4. Yet there is a place for reason and argument. Again and again has the awakening of the intuitive been the direct result of the cultivation of the intellectual. This was the experience of Kingsley; it all comes out in the conversations in Hypatia. He hungered to find God; he drank deep of the cup of scientific research; he convinced himself that logically there was but one substance, and that one substance was God. When he arrived at that point “he possessed a faith.” He wanted more; the hunger of his human heart was not satisfied; he followed sequences logically. If all phenomena were expressions of the one substance, God, and if humanity were the highest of these expressions, then the noblest specimen of humanity was the most perfect expression of God, and by consequence wholly Divine. Therefore Jesus was God. And though Jesus was God under a limitation, still God was at the same time in all things. And as his mind ascended this sequence step by step, the Spirit of God within him glowed brighter and brighter, because, with Thomas, he proved all things. And his dying words, so calm, and true, and trusting, witnessed that he was passing to the endless life with God, not as the “possessor of a faith,” but as one whose faith, pure, simple, and intense, had now “possessed him.”
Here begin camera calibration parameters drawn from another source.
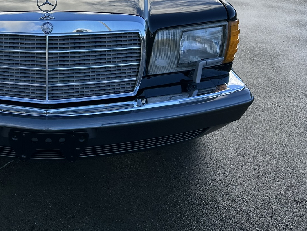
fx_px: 399
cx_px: 29
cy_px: 22
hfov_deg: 39.0
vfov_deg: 30.7
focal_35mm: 45
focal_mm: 6.86
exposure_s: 1/2732
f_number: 1.78
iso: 80
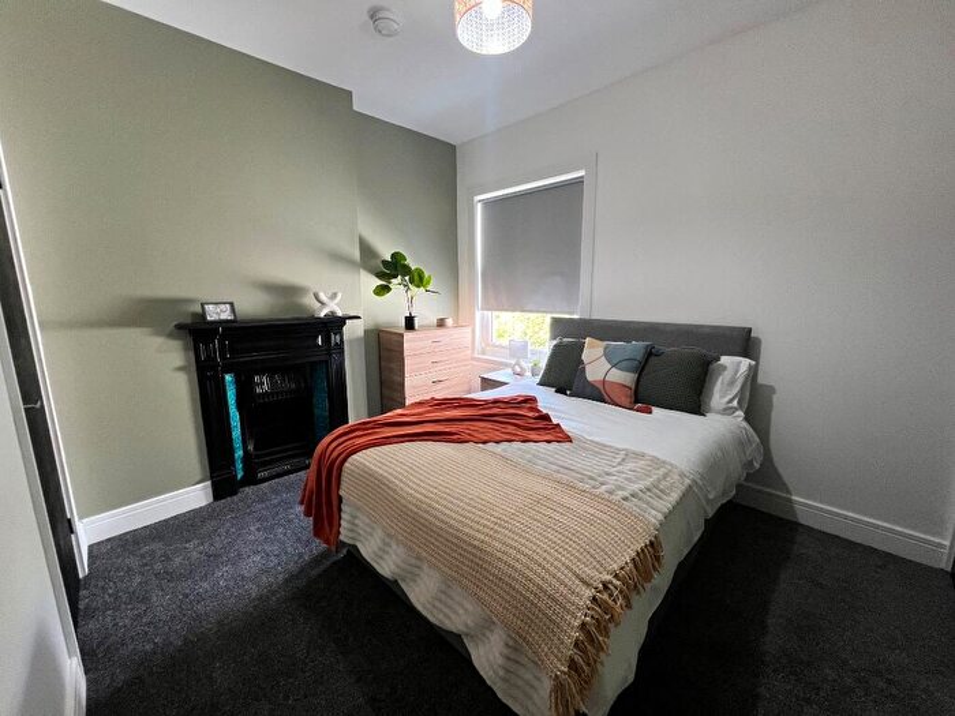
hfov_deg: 106.2
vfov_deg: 89.9
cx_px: 478
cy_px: 358
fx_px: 359
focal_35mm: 13
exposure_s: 1/99
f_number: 1.8
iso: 250
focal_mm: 1.57
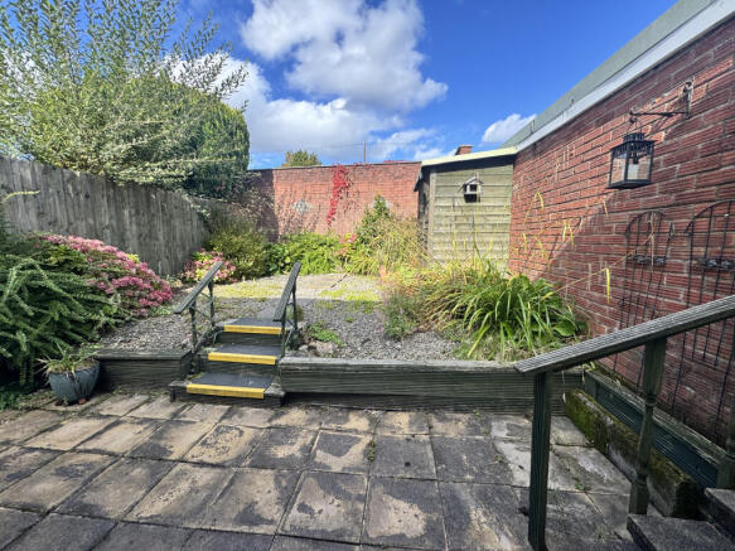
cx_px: 368
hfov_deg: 102.1
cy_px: 276
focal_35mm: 14
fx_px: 297
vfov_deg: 85.7
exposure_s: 1/625
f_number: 2.2
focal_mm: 2.22
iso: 40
The church must find room for the individual thinker in his attempts to work out into more and more logical expression the belief of the church. We have said some hard things about the logician. We have had in mind the type of thinker who imagines that strict logical procedure is everything and who fancies that the correct rule is logic first and life afterward. We now insist that in her attempts to meet the religious demands of men in her seizures of thought-positions the church must make provision for the satisfaction of intelligent logical needs. The logician does not discover, but he can do a great deal to straighten out and put in order what has been discovered. The church has seized the great highways of the truth, the highways which lead to the kingdom, but the logician can straighten the curves and reduce the grades. He may even upon occasion put up a sign of “No thoroughfare” to the right hand or to the left. The great highways across the mountains of our land were not discovered by the scientific surveyors. The hunters and traders had found the passes before the surveyors, and the savages had travelled them before the traders, and the wild beasts before the savages. Civilization, however, needed the fine work of the surveyor in levelling and straightening a way for the later comers. Mankind has from the beginning been travelling along the line of certain instincts and aspirations and assumptions. The trained thinker, who recognizes the limitations of his craft, can do immense help in straightening and broadening the church’s right of way. [Note: F. J. McConnell, in Methodist Review. xc. 230.]